The objects and stories were displayed anonymously. This was especially important as there was a risk inherent in publically revealing the stories of unwanted gifts that had been given in good faith.  It became apparent that many visitors enjoyed engaging in this shared public disclosure of stories that aren’t normally discussed; it was a successful method of opening up a subject that is not always easy to pursue through conventional research methods (such as an interview with an individual participant).
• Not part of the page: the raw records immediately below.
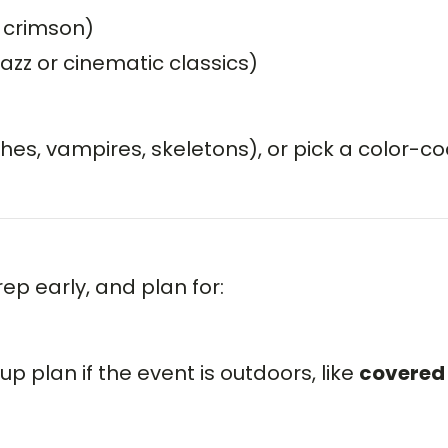
, crimson)
jazz or cinematic classics)
s, vampires, skeletons), or pick a color-c
ep early, and plan for:
p plan if the event is outdoors, like
covered 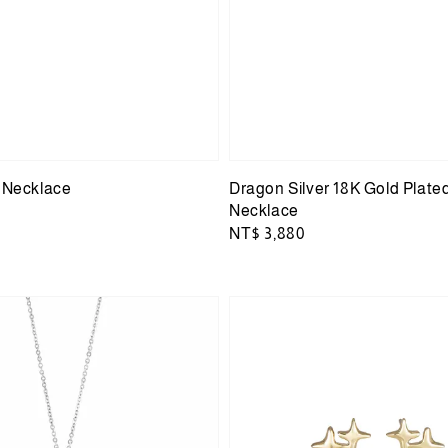
r Necklace
Dragon Silver 18K Gold Plate
Necklace
Regular
NT$ 3,880
price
Annotated drawings formed the majority of submissions and were key to the effectiveness of the exhibition, as they allowed visitors to make immediate responses.  Drawing and writing facilitated personal expression, but objective information about the object was limited. Recorded audio narratives usually contained more detail about the object and its story, and enabled self-expression through language and vocal emphasis.


A diverse range of conflicts in meaning connected to the gifts were evident in the collected data. Most commonly, contributors expressed distaste in connection with their objects, and this was often expressed alongside disappointment with a fake brand, perceived material cheapness, or a style conflicting with the home interior. Yet despite these negative associations participants were compelled or motivated to keep their objects. Meaning was often present, expressed as connections to memories, important people, and appreciation of a personal investment, e.g. hand-making.


Csikszentmihalyi, M. and Halton, E. (1981) The Meaning of Things: Domestic Symbols and the Self. Cambridge, UK: Cambridge University Press.

Chamberlain, P., and Yoxall, A. (2012). ‘Of Mice and Men: the Role of Interactive Exhibitions as Research Tools for Inclusive Design’. The Design Journal, 15(1): 57-78.

Wellcome Trust (2010) Public invited to contribute ‘Things’ to Sir Henry Wellcome’s curious collection. Available: [link] [accessed 31st August, 2012].